If this film underperforms at the box office, and I expect it might, it will be due to very few people knowing of its existence, because what we have here is a pretty decent M. Night Shyamalan picture. Old is not up there with The Sixth Sense (1999), Unbreakable (2000) or The Visit (2015), but it is leagues ahead of say, Lady in the Water (2006), and sits quite comfortably in mid-tier level of Shyamalan’s thrillers.
When Old hits its stride (i.e. once everyone becomes trapped on the beach), it manages to maintain its momentum for a large section of the film. The whole beach sequence, which covers roughly two-thirds of the movie’s running time, is suspenseful and engrossing.
Shyamalan knows how to wring out every last drop of tension from a situation, and he certainly does that here. He puts his characters through the wringer, by continually bombarding them with increasingly dire scenarios.
Just when you think the characters are afforded a breather, WHAM(!), the director chucks something else at them. They are constantly run ragged, and this means he is able to keep the story going, largely by the sheer number of problems they face as their predicament worsens.
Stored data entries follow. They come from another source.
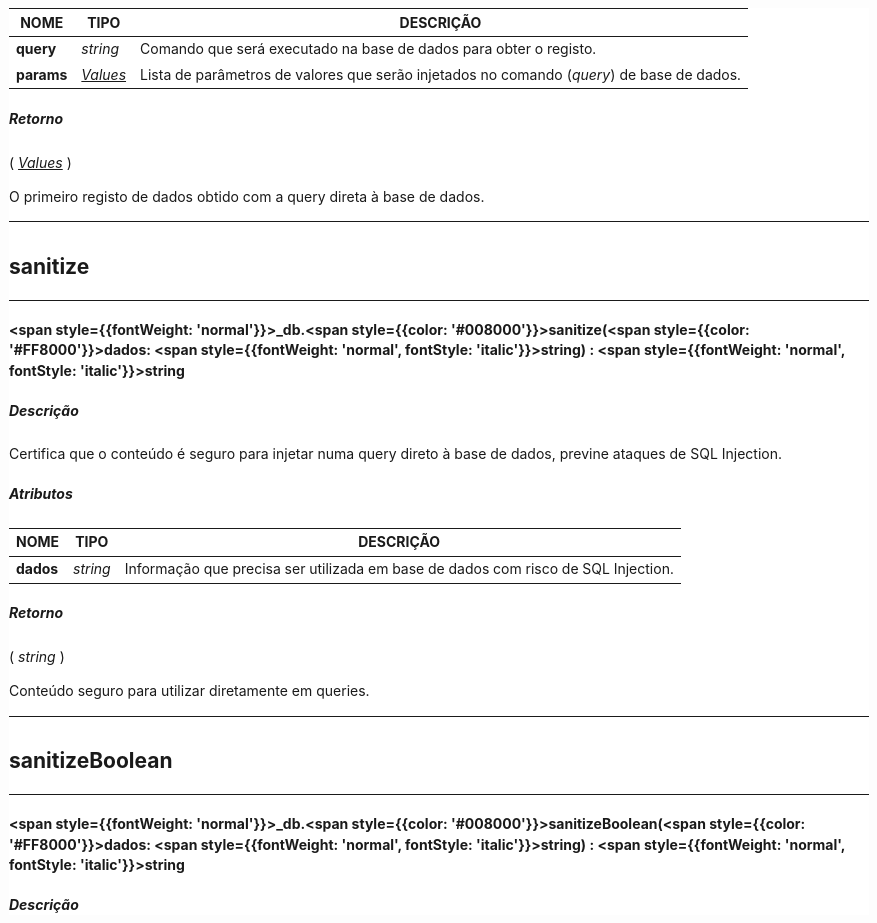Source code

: | NOME | TIPO | DESCRIÇÃO |
|---|---|---|
| **query** | _string_ | Comando que será executado na base de dados para obter o registo. |
| **params** | _[Values](/docs/library/objects/Values)_ | Lista de parâmetros de valores que serão injetados no comando (_query_) de base de dados. |

##### Retorno

( _[Values](/docs/library/objects/Values)_ )

O primeiro registo de dados obtido com a query direta à base de dados.

---

## sanitize

---

#### <span style={{fontWeight: 'normal'}}>_db</span>.<span style={{color: '#008000'}}>sanitize</span>(<span style={{color: '#FF8000'}}>dados</span>: <span style={{fontWeight: 'normal', fontStyle: 'italic'}}>string</span>) : <span style={{fontWeight: 'normal', fontStyle: 'italic'}}>string</span>
##### Descrição

Certifica que o conteúdo é seguro para injetar numa query direto à base de dados, previne ataques de SQL Injection.

##### Atributos

| NOME | TIPO | DESCRIÇÃO |
|---|---|---|
| **dados** | _string_ | Informação que precisa ser utilizada em base de dados com risco de SQL Injection. |

##### Retorno

( _string_ )

Conteúdo seguro para utilizar diretamente em queries.

---

## sanitizeBoolean

---

#### <span style={{fontWeight: 'normal'}}>_db</span>.<span style={{color: '#008000'}}>sanitizeBoolean</span>(<span style={{color: '#FF8000'}}>dados</span>: <span style={{fontWeight: 'normal', fontStyle: 'italic'}}>string</span>) : <span style={{fontWeight: 'normal', fontStyle: 'italic'}}>string</span>
##### Descrição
He also presents some unsettling moments which help to keep the story interesting, including a rather horrifying scene where one character comes and goes from the movie rather quickly. Given the premise of the film, this story beat shouldn’t have been quite as unexpected as it was, and yet it still managed to catch me off guard.
The film deals with youth, death, and the perpetual life-cycle, and this means it delves into a few places that are uncomfortable to watch. No one wants to go through the ageing process, so watching it take place rather rapidly on screen is a constant reminder that time refuses to stand still, and none of us are getting any younger.
In this respect, Old also feels rather timely, arriving at a point in modern history where the human race has had to consider its own mortality. As we have all had to fumble our way through the COVID-19 pandemic, many of us have considered the passage of time and our place on Earth.
On the one hand, at times it feels as if our lives are on hold throughout this pandemic, while on the other, we are watching certain aspects of society (technology, businesses, etc) speed up. We are currently living in bizarre times, almost as if we are in limbo, and parts of this feel reflected in Old.
My response to Old is fairly positive because I believe it is a good movie, that delivers what we have come to expect from an M. Night Shyamalan film. It features all of his signature marks, it tells an interesting story, and it doesn’t drop the ball.
The reason this isn’t an exceptional M. Night Shyamalan movie is because it never goes beyond the director’s established skillset. The film is fine, but at no point does it feel as if Shyamalan has pushed himself beyond what we already know he is capable of doing.
It is a neat little horror-thriller with something to say, but watching Old won’t change your life. However, it provides just the right level of entertainment, and that works fine for me.